Strategy involves decision-making aimed at shaping the direction of an organization. In a school, creating strategy takes time, three to five years and beyond. Strategy also includes considering broader core issues and themes for development in the school, instead of day-to-day issues.
Strategic planning is held to be one among a number of development approaches. While strategy can be a framework to set future direction and action, it can also be used to judge current activities. A strategically focused school is educationally effective in the short term, but also has a clear set of processes to translate the core purpose and vision into an excellent educational provision that is sustainable over time.
In their analysis of data from interviews with leaders possessing high-level strategic skills, Davies, Davies, and Ellison (2005) have found that there are two defining elements of strategic leadership: strategic processes and strategic approaches.
- Strategic processes are a force for change in schools. The idea behind strategic processes is that how we do something is just as important as what we do. Leaders don’t just simply form and implement policy. Rather, they rely on an interaction of processes that create the complete policy.
The “how” part of strategic processes consists of four elements that build strategic direction for the school. These elements are conceptualization, involving people, articulation, and implementation. Conceptualization mainly focuses on reflection, strategic thinking, analysis, and creation of new ways of understanding. The “involving people” part of the strategic process involves encouraging greater participation, leading to higher levels of motivation and strategic skill. The element of articulation brings out the oral, written, and structural means of communication and development of a strategic purpose. The last element of implementing policy involves turning strategy into action, organization, strategic timing and knowing when to quit.

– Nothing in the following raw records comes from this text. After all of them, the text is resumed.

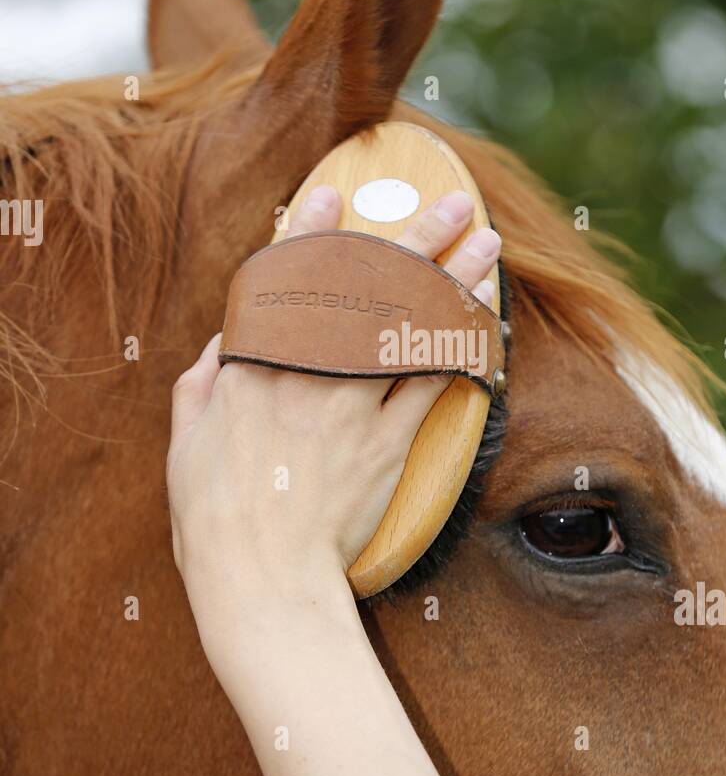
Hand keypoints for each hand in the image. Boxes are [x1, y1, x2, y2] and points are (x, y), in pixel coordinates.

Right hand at [166, 185, 500, 627]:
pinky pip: (433, 386)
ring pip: (411, 328)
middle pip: (368, 293)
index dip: (309, 233)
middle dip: (414, 239)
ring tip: (489, 244)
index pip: (284, 283)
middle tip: (453, 203)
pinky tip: (487, 324)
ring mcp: (352, 408)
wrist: (263, 582)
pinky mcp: (389, 445)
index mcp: (250, 370)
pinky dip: (461, 351)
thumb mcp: (186, 444)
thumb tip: (223, 344)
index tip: (335, 193)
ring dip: (456, 281)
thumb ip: (203, 385)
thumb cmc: (212, 520)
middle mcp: (305, 376)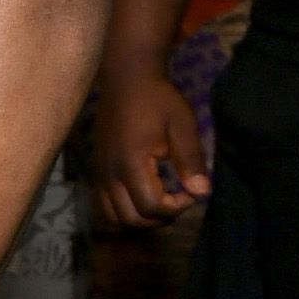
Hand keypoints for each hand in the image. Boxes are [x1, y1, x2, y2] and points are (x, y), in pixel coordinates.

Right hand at [90, 60, 208, 223]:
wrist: (126, 78)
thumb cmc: (158, 99)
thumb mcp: (182, 125)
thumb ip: (191, 160)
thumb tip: (201, 192)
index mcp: (131, 163)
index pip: (152, 207)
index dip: (177, 207)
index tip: (191, 191)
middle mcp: (110, 173)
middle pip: (131, 219)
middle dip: (159, 218)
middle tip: (178, 199)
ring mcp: (100, 173)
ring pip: (114, 217)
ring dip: (140, 218)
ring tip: (160, 202)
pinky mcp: (97, 170)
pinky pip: (104, 205)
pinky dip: (123, 210)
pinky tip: (142, 195)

- Strategic approaches are how strategies built through strategic processes are put in place.
The Davies et al. model focuses on four approaches. First, it considers the most common approach to strategic planning, the pro-active approach. It assumes that the school understands the desired outcomes, and how to go about achieving them. The method in this approach is similar to the school-development and school-improvement movements.
However, it differs from the reactive approach of emergent strategy, which means using current experience to shape future strategy. This is a common practice in circumstances where schools learn by doing.
If the school is a reflective and learning organization, a pattern of success and failure emerges. The school formulates strategy by repeating successful activities, and avoiding those that caused failures. A pattern of actions forms that, through collaboration, produces a logical strategic framework. Therefore, emerging strategy is a reflective, reactive process that uses experience to predict and improve future patterns of behavior.
The researchers also considered a redistributed strategy as a model of strategic development. This is where senior school leaders determine values and set the direction of the school, but allow other staff to put the policies in place. This strategy only works if values, and a degree of trust, exist among the various players in the school setting.
The last approach is strategic intent, which involves achieving noticeable strategic change by building capacity and ability throughout the school community. This approach sets clear objectives (intents) that the organization is committed to meeting, but recognizes the importance of building capability and capacity first, to fully understand how and when objectives can be achieved.